Tuesday, November 27, 2012

Sustainable learning through formative assessment: Using quizzes to maintain engagement

The ideal is to move from a teacher-centered to student-centered education. There can be a trap where people can fall into a technology-centered education (rather than technology-enabled). The presenter, Lynette Nagel, talked about the Chartered Accountants course at the University of Pretoria, for which there is increased demand, a call for international accreditation, and challenges such as a set curriculum and inflexible standards.

Pass rates have been dropping over the last few years to less than 60% in 2010. More students have been allowed into this qualification even if they hadn't done accounting at school, and had a poor score in an aptitude test. In the supplemental groups - Q1 there were 12 lectures per week, and Q2-4 there were 8 lectures per week. The group knew that the students had been working with unskilled teachers with a focus on rote learning, and they have poor English, little vocabulary, and poor problem-solving skills.

The group started with focus group interviews with the students, and explored why the students did so poorly initially. Social commitments, poor time management, other subjects, and a large number of tests were big issues. Accounting was not seem as important and the students did not realise that the theory was important.
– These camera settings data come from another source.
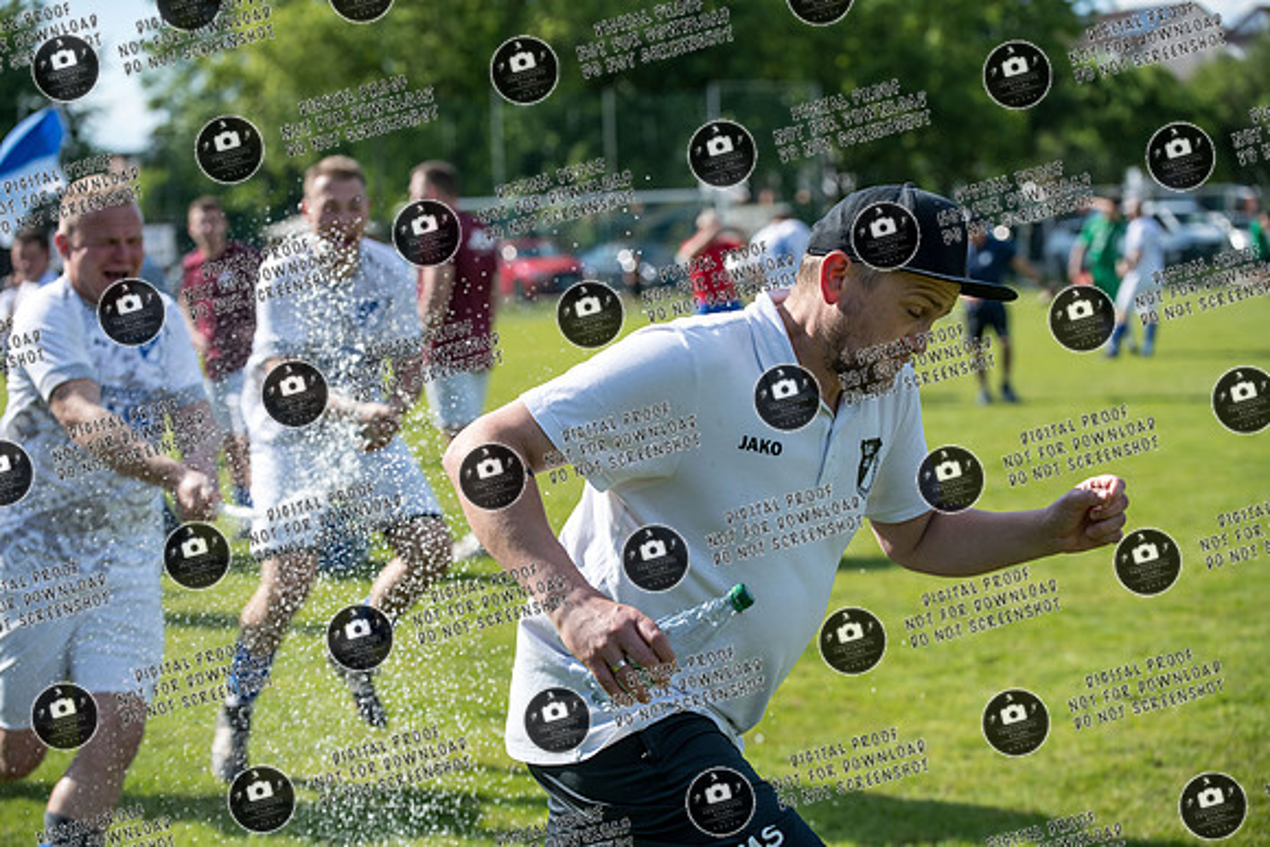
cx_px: 635
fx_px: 2470
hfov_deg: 28.8
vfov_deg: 19.5
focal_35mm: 70
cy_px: 424
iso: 180
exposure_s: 1/1600
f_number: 3.5
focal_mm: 70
The initiative first addressed the issue of Accounting not being seen as important...and increased the scaffolding, so, for example, students realised that they had to study the theory before doing the practicals. The numbers grew in the supplemental teaching classes with students sitting in the aisles. One solution was to use the tutors. The tutors are second year, average students, and are closer to their students than the lecturers are. Technology was then used to create a Socratic environment drawing on a 3-step process. The Tutors were supported to create a good multiple choice quiz, and only focussed on the key concepts of a specific theory per week. Simple lay-language was used, and each question had to have feedback in ordinary language. Catches in the question were also explained, and calculations came with explanations. The questions were all uploaded into WebCT Vista.
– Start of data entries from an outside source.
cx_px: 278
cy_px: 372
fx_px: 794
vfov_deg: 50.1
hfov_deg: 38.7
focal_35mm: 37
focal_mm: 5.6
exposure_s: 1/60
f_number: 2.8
The students completed the quizzes, and the tutors were able to see where the issues were and help the students individually. The students reported that they found the quizzes useful, and particularly liked the immediate theory. There were also comments about being able to chunk up the learning and have a cumulative sense of learning. Eight-one percent of students repeating the course saw the quiz as generally useful, 84% saw the feedback generally useful, the first time students (86%) valued having a second attempt at the quiz, but only 38 to 50% saw the quizzes were useful for preparing for formal tests.

By 2012 the pass rate was 75%. This appears to be really strong support for a way of scaffolding students who are used to a teacher-centred, rote learning environment. These students may have found it quite tricky to transition to a less structured approach. While it wasn't a ground-breaking study, it did illustrate how a combination of online learning and a tutor-based approach can be effective.